By taking a strong leadership role, the municipality of Sønderborg have improved the quality and simplicity of documentation and freed up time for direct care. The number of internal messages was reduced by 45 percent after testing and implementing a new workflow for coordination of care. To ensure one-step documentation, 93 paper forms and checklists were identified, reviewed, and when relevant, integrated into the electronic record. The only piece of paper to survive this improvement process was a printed list of a patient’s medications.  
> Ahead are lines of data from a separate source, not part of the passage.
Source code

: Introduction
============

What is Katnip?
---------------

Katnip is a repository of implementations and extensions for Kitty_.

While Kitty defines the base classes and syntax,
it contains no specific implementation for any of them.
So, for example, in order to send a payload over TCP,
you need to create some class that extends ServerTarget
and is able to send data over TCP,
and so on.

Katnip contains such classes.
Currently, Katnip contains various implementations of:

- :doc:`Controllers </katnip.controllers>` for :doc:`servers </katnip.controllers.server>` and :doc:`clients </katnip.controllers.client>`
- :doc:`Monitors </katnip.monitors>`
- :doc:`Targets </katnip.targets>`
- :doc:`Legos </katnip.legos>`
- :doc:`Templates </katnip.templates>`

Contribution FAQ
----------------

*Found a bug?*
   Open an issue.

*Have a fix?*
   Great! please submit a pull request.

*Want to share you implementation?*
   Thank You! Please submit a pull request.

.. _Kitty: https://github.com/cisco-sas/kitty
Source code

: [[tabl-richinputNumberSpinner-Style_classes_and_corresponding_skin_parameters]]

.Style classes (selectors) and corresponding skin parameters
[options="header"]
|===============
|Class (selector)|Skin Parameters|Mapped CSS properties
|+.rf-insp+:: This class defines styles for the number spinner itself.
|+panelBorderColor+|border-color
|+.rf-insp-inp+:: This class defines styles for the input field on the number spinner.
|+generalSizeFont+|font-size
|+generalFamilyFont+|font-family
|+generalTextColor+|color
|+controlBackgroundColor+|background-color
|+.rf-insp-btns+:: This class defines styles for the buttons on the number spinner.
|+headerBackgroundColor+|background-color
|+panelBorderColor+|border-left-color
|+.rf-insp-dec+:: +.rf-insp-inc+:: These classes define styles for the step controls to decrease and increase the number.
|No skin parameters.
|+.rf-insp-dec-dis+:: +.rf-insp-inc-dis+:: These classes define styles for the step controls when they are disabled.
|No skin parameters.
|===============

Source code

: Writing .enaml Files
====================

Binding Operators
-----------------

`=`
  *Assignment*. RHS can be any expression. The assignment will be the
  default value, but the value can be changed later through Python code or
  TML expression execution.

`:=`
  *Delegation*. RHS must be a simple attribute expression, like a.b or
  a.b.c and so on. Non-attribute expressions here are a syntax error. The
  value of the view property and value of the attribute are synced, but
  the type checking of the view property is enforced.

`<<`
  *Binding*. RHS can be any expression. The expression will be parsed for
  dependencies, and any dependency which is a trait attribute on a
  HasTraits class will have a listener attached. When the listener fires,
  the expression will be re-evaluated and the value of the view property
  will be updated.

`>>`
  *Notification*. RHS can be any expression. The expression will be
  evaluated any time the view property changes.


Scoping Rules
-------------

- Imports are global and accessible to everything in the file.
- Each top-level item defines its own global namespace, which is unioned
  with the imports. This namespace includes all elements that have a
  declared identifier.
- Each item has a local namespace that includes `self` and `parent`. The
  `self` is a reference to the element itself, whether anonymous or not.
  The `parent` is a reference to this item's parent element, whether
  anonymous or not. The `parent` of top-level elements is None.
“The work Sønderborg and the Danish Society for Patient Safety has done to lessen the burden of documentation is a great example of how quality improvement work can benefit both patients and staff,” said IHI President and CEO Kedar Mate, MD. “It's also worth noting that it took courage to question accepted practices. Their years of building a culture of safety helped to reduce waste, increase value, and focus on what matters most to all.”

In the improvement community, it can be easy to “steal shamelessly” new ideas without first understanding the needs for change in our own system. We too often add another checklist or tool that worked in other settings without simultaneous exnovation. We need the courage of Sønderborg to step back, take a deep breath, and ask some important questions: How much or how little is necessary? How much time can we free up to do the things that really matter?

Vibeke Rischel is Deputy CEO at the Danish Society for Patient Safety and serves as IHI faculty.